**Complete the following**
(1) Print the part of the Fullmetal Alchemist movie review between "Story Pile: Fullmetal" and "released until 2017.", inclusive.
(2) Translate this sentence from the Fullmetal Alchemist movie review into Spanish: "A really minor complaint about this live-action interpretation of Fullmetal Alchemist is that by using live-action actors, who are all Japanese, the story feels very much rooted as a Japanese story."
(3) Keep writing the review of the Fullmetal Alchemist live-action movie, starting right after its last sentence.

**Excerpted text**
Story Pile: Fullmetal Alchemist The Live Action Movie

Once the media juggernaut that was the Fullmetal Alchemist story had smashed in place a bestselling manga then created not one, but two best-selling internationally successful anime, not to mention a bunch of tie-in videogames, merchandising out the wazoo, it resolved that it was time to release a live action movie. The movie was originally developed for 2013, but was held up, citing reasons of technology and budget, not made and released until 2017.

And the movie, my friends, is bad.

Breaking down why this movie is bad and what about it isnt, is the work of far more nit-picky people than me, so instead I’m just going to give you a sweeping overview of the reasons I disliked it in one big breathless paragraph that’ll sound funny when I read it aloud to Fox and probably just get scrolled past by other people before I dig into the two major things about it that really make my eyes twist. After all calling any movie bad is a really broad, high-level thing that should only ever be taken as an opinion in a sort of easy handle kind of way and not any kind of judgment on anyone who liked it, which means specific complaints are the best way to express ‘bad’ without it being seen as a wallpaper word meant to hide the fact that I haven’t thought about it, I’m just sharing an emotional reaction (though if I did share an emotional reaction, you’d probably want that anyway). With that in mind, this movie is bad because it crushes three major story arcs into one two hour movie, the primary reason to see a live action version of this is to render the effects of the powers and the props and sets in a way that looks realistic and actualised while this depiction of them looks fake as hell, worse than even first-rate cosplayers, the story being entirely acted by Japanese people makes it look like it happens entirely within a small Japanese setting and not across the three large nations the manga actually crosses, overacting mannerisms, the pacing problems that diminish Brotherhood are here amped up to the most preposterous levels, and when this story is cooked down into a sort of ‘greatest hits’ lists of things for characters to do it is painfully obvious that this story doesn’t have much for women to do but get killed, and the way that major characters are added as after-effects makes the timing of their lines really stilted and unnatural in a way that a well-edited movie or tv show wouldn’t present. Basically, it tells a crappy version of its story, it tells it badly. The meal is bad and also in tiny portions.

A really minor complaint about this live-action interpretation of Fullmetal Alchemist is that by using live-action actors, who are all Japanese, the story feels very much rooted as a Japanese story. It doesn’t feel like I’m looking at sorta-Europe as it contends with the way it ravaged and genocided sorta-the Middle East. Winry looks like she dyes her hair, Riza too, there’s none of the feeling of implication that these characters are coming from all corners of an imperial empire, and there’s none of the feeling of the relationship between racism and imperialism when dealing with Lior, which feels like it’s just down the street from everywhere else, populated by the same people who live everywhere else.

**Supplied data**
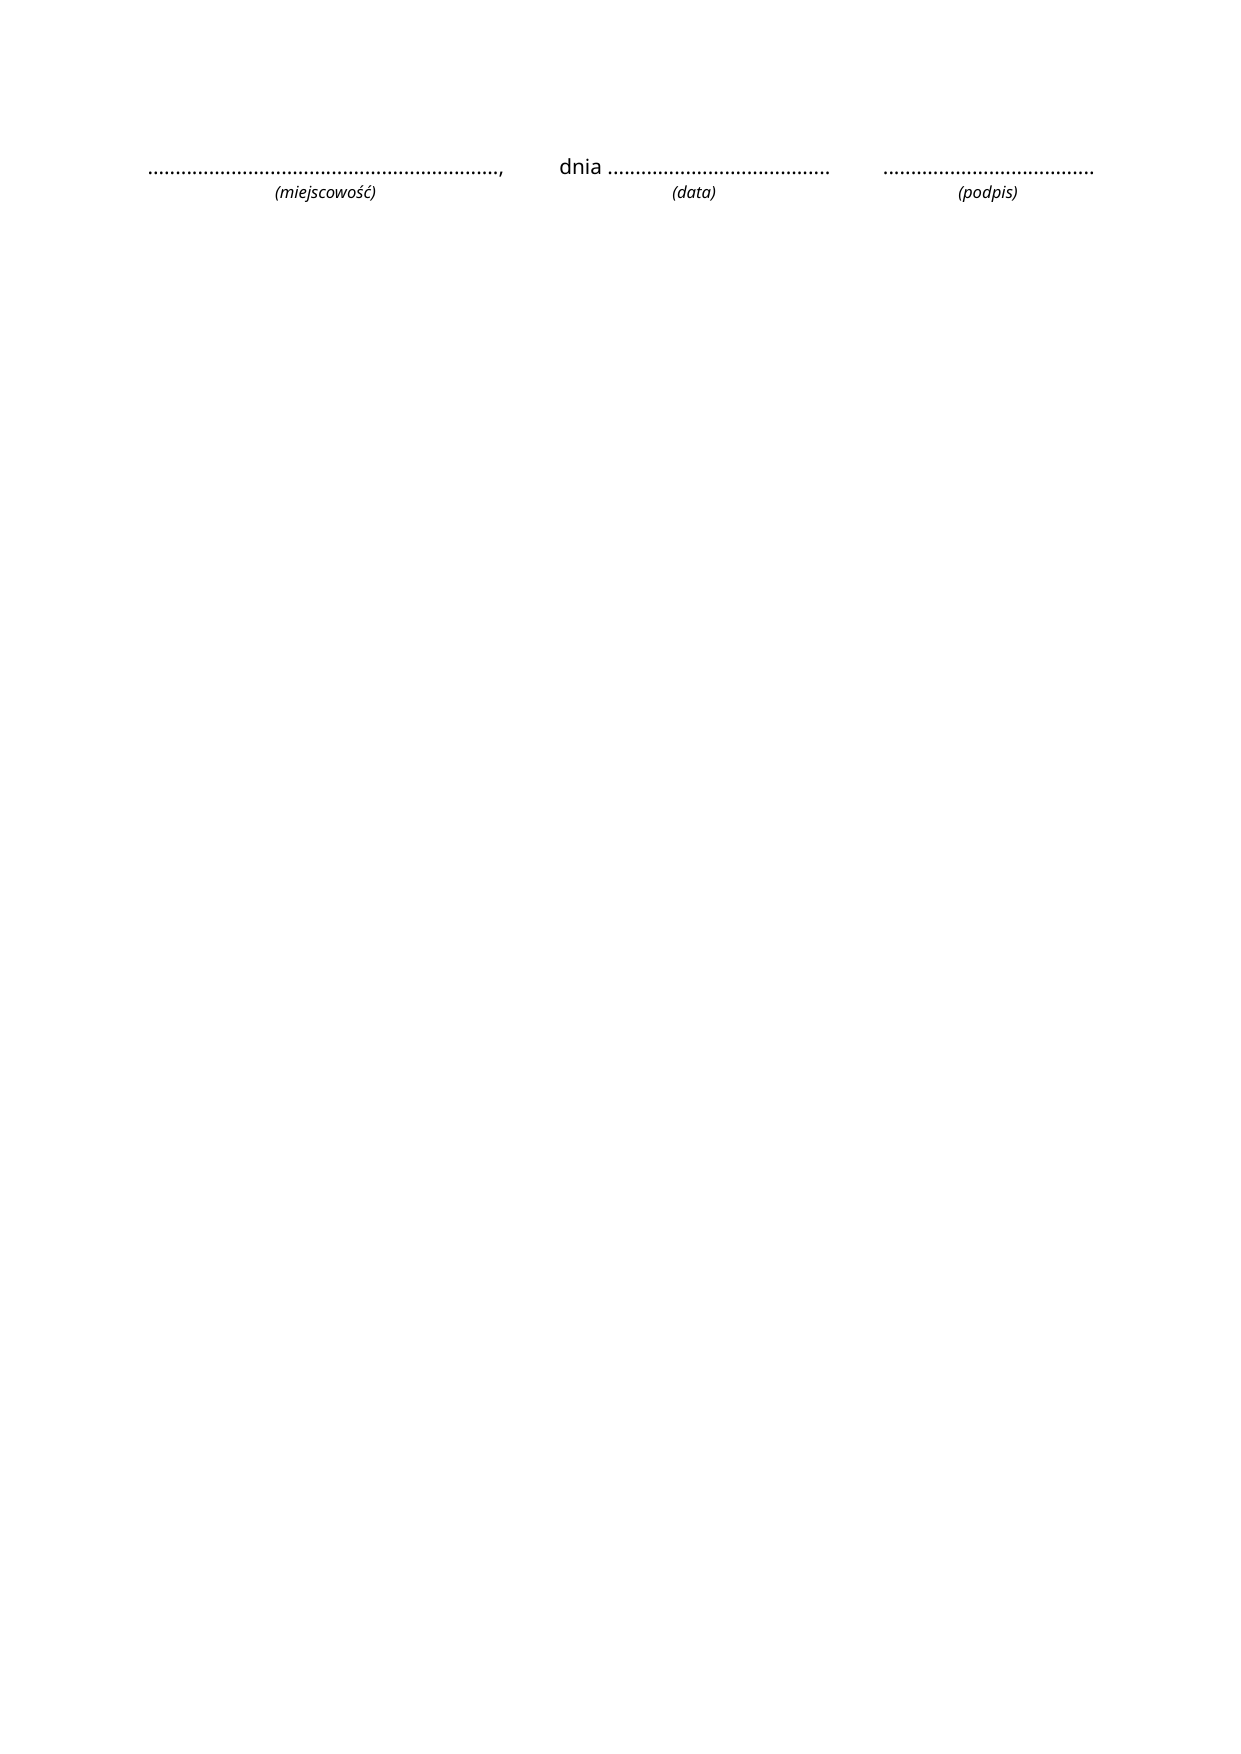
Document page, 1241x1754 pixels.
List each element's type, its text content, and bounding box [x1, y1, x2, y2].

**Task-by-task answers**
(1)
Story Pile: Fullmetal Alchemist The Live Action Movie

Once the media juggernaut that was the Fullmetal Alchemist story had smashed in place a bestselling manga then created not one, but two best-selling internationally successful anime, not to mention a bunch of tie-in videogames, merchandising out the wazoo, it resolved that it was time to release a live action movie. The movie was originally developed for 2013, but was held up, citing reasons of technology and budget, not made and released until 2017.

(2) Una queja realmente menor sobre esta interpretación en imagen real de Fullmetal Alchemist es que, al usar actores de carne y hueso, todos ellos japoneses, la historia se siente muy arraigada como una historia japonesa.

(3)
Now, this is not really a problem per se, because I’m not of the opinion they needed (say) Germans to play their proto-fascists, but the director of the movie explicitly said this movie will not feel like any of the characters are Japanese.

And buddy, that may be how it feels to Japanese people, I can’t say. But from the outside?

boy howdy does this movie look like it’s set in Japan.

What stands out to me after consuming this veritable glut of Fullmetal Alchemist media though, is what is truly key to Fullmetal Alchemist as a story, and what must be included to count, and what is flexible. What about this story is up for grabs, and what about it must be included for it to be a ‘real’ Fullmetal Alchemist. What’s different, then, is really interesting, because it gets to show you what this version of the story didn’t treat as important, that doesn’t matter to getting the existing story right, in any of its other forms. The differences show you what didn’t really matter.

So it doesn’t matter how it ends.

It doesn’t matter that Shou Tucker dies at Scar’s hand. Hell, Scar doesn’t matter at all – he’s not in this. It doesn’t matter that Ed uncovers a conspiracy, or that Barry the Chopper is the source of Al’s existential crisis. It doesn’t matter that Ed is the same height as the first villain he encounters.

There’s this line that Fullmetal Alchemist fans have one joke, and that’s not entirely true, it’s two half-jokes jammed together. But when you view the series from the outside, when you take the long view, this story across all its stories is about a short hot boy with a metal arm and leg, his suit of armour brother, and then, a little girl is melted into a dog, and then they explode.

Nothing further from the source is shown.